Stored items
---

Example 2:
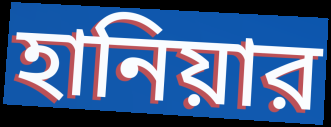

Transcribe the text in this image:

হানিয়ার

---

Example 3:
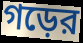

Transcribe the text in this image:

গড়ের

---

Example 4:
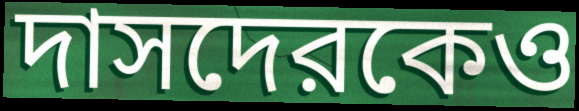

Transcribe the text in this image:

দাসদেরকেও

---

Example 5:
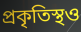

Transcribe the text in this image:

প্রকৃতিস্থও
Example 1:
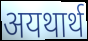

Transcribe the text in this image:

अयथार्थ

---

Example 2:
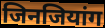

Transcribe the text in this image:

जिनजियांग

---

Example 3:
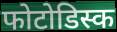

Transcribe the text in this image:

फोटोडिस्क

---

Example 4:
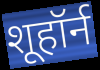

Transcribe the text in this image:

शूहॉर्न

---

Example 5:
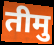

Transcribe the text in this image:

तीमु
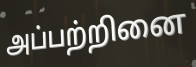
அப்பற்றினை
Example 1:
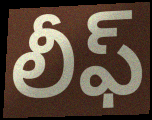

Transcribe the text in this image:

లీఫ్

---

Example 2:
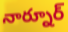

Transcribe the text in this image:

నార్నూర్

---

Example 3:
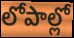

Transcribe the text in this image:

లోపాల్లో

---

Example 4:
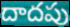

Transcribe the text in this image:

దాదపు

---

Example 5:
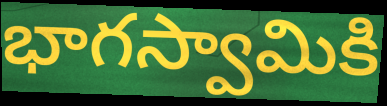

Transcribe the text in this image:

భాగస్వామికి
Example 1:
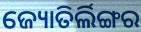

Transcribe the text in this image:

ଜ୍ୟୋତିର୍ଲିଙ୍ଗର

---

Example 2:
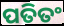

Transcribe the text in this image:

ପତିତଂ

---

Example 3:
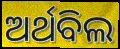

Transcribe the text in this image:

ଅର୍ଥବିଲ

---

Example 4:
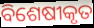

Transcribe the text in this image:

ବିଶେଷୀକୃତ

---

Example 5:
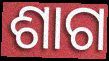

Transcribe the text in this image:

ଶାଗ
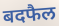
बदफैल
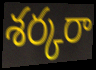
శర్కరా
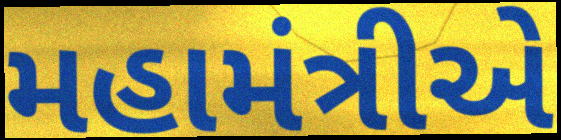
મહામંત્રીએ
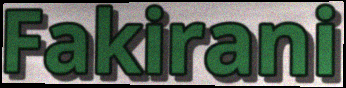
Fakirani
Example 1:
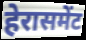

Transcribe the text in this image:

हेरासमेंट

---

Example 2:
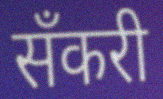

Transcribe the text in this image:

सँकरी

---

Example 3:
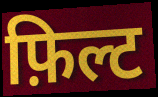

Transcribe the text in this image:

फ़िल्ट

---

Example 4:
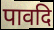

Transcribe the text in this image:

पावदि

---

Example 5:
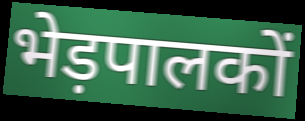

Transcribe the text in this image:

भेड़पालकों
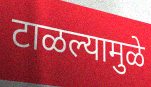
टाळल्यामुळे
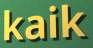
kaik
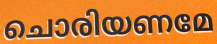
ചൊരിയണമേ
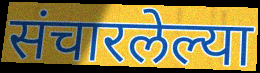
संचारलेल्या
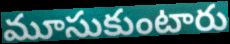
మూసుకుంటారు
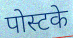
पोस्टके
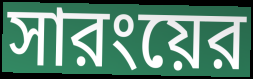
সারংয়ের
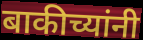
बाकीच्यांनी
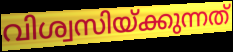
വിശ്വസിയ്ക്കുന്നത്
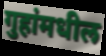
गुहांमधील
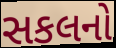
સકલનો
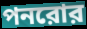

Requirement -> Word for word, restate all of the entries above and leave each picture out.

Solution for this exercise ->
---

Example 2:

Transcribe the text in this image:

হানিয়ার

---

Example 3:

Transcribe the text in this image:

গড়ের

---

Example 4:

Transcribe the text in this image:

দাসদেরকেও

---

Example 5:

Transcribe the text in this image:

প্রকৃতিস্থও
Example 1:

Transcribe the text in this image:

अयथार्थ

---

Example 2:

Transcribe the text in this image:

जिनजियांग

---

Example 3:

Transcribe the text in this image:

फोटोडिस्क

---

Example 4:

Transcribe the text in this image:

शूहॉर्न

---

Example 5:

Transcribe the text in this image:

तीमु
அப்பற்றினை
Example 1:

Transcribe the text in this image:

లీఫ్

---

Example 2:

Transcribe the text in this image:

నార్నూర్

---

Example 3:

Transcribe the text in this image:

లోపాల్లో

---

Example 4:

Transcribe the text in this image:

దాదపు

---

Example 5:

Transcribe the text in this image:

భాగస్వామికి
Example 1:

Transcribe the text in this image:

ଜ୍ୟୋତିର୍ଲିଙ୍ଗର

---

Example 2:

Transcribe the text in this image:

ପତିତଂ

---

Example 3:

Transcribe the text in this image:

ଅର୍ଥବିଲ

---

Example 4:

Transcribe the text in this image:

ବିଶେଷୀକୃତ

---

Example 5:

Transcribe the text in this image:

ଶାଗ
बदफैल
శర్కరా
મહામંત્રીએ
Fakirani
Example 1:

Transcribe the text in this image:

हेरासमेंट

---

Example 2:

Transcribe the text in this image:

सँकरी

---

Example 3:

Transcribe the text in this image:

फ़िल्ट

---

Example 4:

Transcribe the text in this image:

पावदि

---

Example 5:

Transcribe the text in this image:

भेड़पालकों
टाळल्यामुळे
kaik
ചൊരിയണമേ
संचारलेल्या
మూసుకుంటారు
पोस्टके
সারংয়ের
बाकीच्यांनी
വിശ്വസിയ്ക്കുന്നത്
गुहांमधील
સકલનો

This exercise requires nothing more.